On the other hand, if you insist on listening to “A Night on Bald Mountain” in a rat-infested cellar with cunning and malevolent acquaintances recently recruited from 42nd Street bistros, all bets are off, and all bets are off if you prepare for your trip by reading “that stupid book of Leary’s,” as John Lennon called it. Why did Tim go out of his way to evoke these images at the beginning of his Psychedelian career? (Ralph and Dick, I was told by Ralph, had merely “signed off” on it, because Tim said he wanted to maintain an appearance of collegiality, a classic Learian maneuver.)

The more I learned, the more inexplicable, except as a cash cow, Tim’s pushing of the TBD at the very start of things appeared. It was as if he deliberately and with malice aforethought polluted the Psychedelian cultural stream at its source and gave half the people in Psychedelian society (Lennon being a notable example of a good recovery) a bad set to start out with.

For years afterwards, kids told me they had, as novices, attempted to use the TBD as a “guide,” and they all reported anxiety attacks and various kinds of craziness leading to eventual frustration and exasperation, for which, at least at first, they had blamed themselves, not Tim or the book. They were not worthy of getting fucked over by class-A Tibetan spooks, or something like that. You had to be a big wheel like Tim, Dick or Ralph to deserve truly ghastly eeriness of this magnitude. To get the Lord of Death on your case maybe you needed a Ph.D., preferably from Harvard.

It’s true that Tim, as a good, crucifix-wearing Papist boy, had been brought up to believe in the efficacy of god/human sacrifice by means of prolonged torture and all kinds of related Judeo-psychotic ideation, with the usual consequences, and for a short time early in his Psychedelian career had imagined his “head was melting and running down” over his shoulders (personal communication) so I don’t claim he projected darkness when all was sweetness and light within. Even so, why push one’s personal nightmares on the public? He never talked that way in private, as far as I know.

Lamaism bears about the same relation to genuine Buddhism that the bloody-sacrifice doctrine of “St. Paul” and the blatantly insane Book of Revelations bear to the “Sermon on the Mount” and the Gospel According to Thomas, that is to say, almost no relation whatever, aside from contradiction. J.C., like Ramakrishna, was probably born stoned, but picked one hell of a time and place to pop out into, as it were. Given the context, it’s amazing that he said anything worth repeating. Thomas Jefferson was right about what should be retained and what discarded from the Christian canon.

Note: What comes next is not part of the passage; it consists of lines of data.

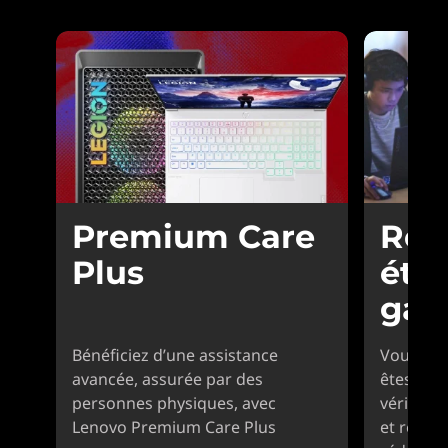
Premium Care
Réd
Plus
étu
gam
Bénéficiez d’une assistance
Vous fai
avancée, assurée par des
êtes pro
personnes physiques, avec
vérifier 
Lenovo Premium Care Plus
et recev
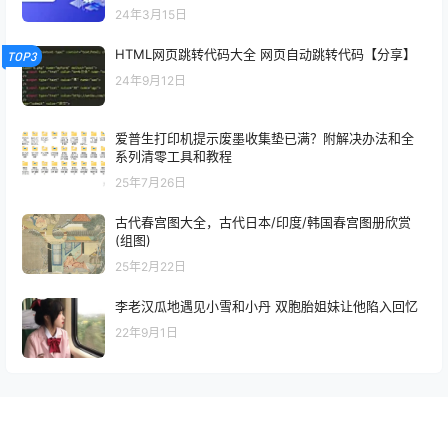
24年3月15日
HTML网页跳转代码大全 网页自动跳转代码【分享】
TOP3
24年9月12日
爱普生打印机提示废墨收集垫已满？附解决办法和全
系列清零工具和教程
25年7月26日
古代春宫图大全，古代日本/印度/韩国春宫图册欣赏
(组图)
25年2月22日
李老汉瓜地遇见小雪和小丹 双胞胎姐妹让他陷入回忆
22年9月1日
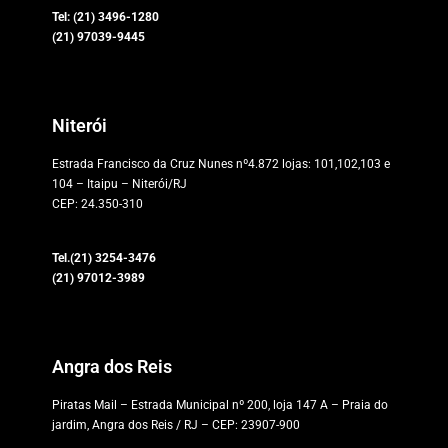
Tel: (21) 3496-1280
(21)
97039-9445
Niterói
Estrada Francisco da Cruz Nunes nº4.872 lojas: 101,102,103 e
104 – Itaipu – Niterói/RJ
CEP: 24.350-310
Tel.(21) 3254-3476
(21)
97012-3989
Angra dos Reis
Piratas Mail – Estrada Municipal nº 200, loja 147 A – Praia do
jardim, Angra dos Reis / RJ – CEP: 23907-900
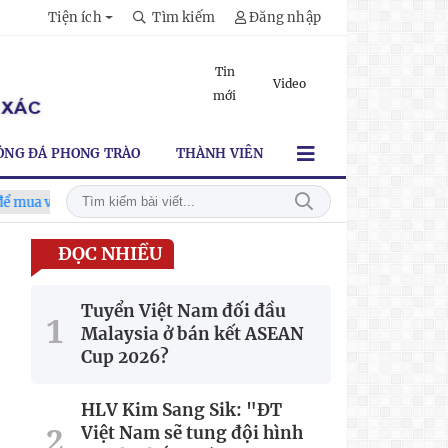
Tiện ích
Tìm kiếm
Đăng nhập
Tin
Video
mới
ÓNG ĐÁ PHONG TRÀO
THÀNH VIÊN
 xem tuyển Việt Nam
Tuyển Việt Nam đối đầu Malaysia ở bán 
ĐỌC NHIỀU
Tuyển Việt Nam đối đầu
Malaysia ở bán kết ASEAN
Cup 2026?
HLV Kim Sang Sik: "ĐT
Việt Nam sẽ tung đội hình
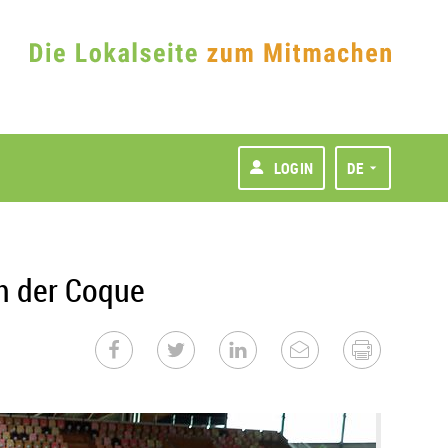
LOGIN
DE
n der Coque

I bought a pound of Heavenly Blue morning glory seeds, which were becoming popular because they were legal. Baby Hawaiian woodrose seeds, I learned later, are a better choice because they are much easier to prepare, with about 25 micrograms of lysergic acid per seed compared to one or two mics in Ipomoea seeds, but neither is as good as the New Reliable. (Both are nice plants for the porch.) If you want to try them, remove the shells (soak, dry and peel). As in the case of the humble peanut, it’s the seeds inside you’re after. The human gut is not designed to digest shells. On seeds one night, I had another visionary trip. In contrast to the mescaline blast, it was “dreamy” in the sense which implies vagueness or abstraction, although I wasn’t asleep or sleepy at the time it was happening.

There were three distinct worlds, but I retain only fragmentary memories of them (I remembered more the first few days following and should have made notes): a scene in which, on a beam of light, I entered the kitchen of a sort of tower dormitory in a world-of-the-future to remove a hammer from an ice tray; and a fantastic curtain that fell during what was clearly an intermission, depicting thousands of birds in flight in a sky of brightest blue.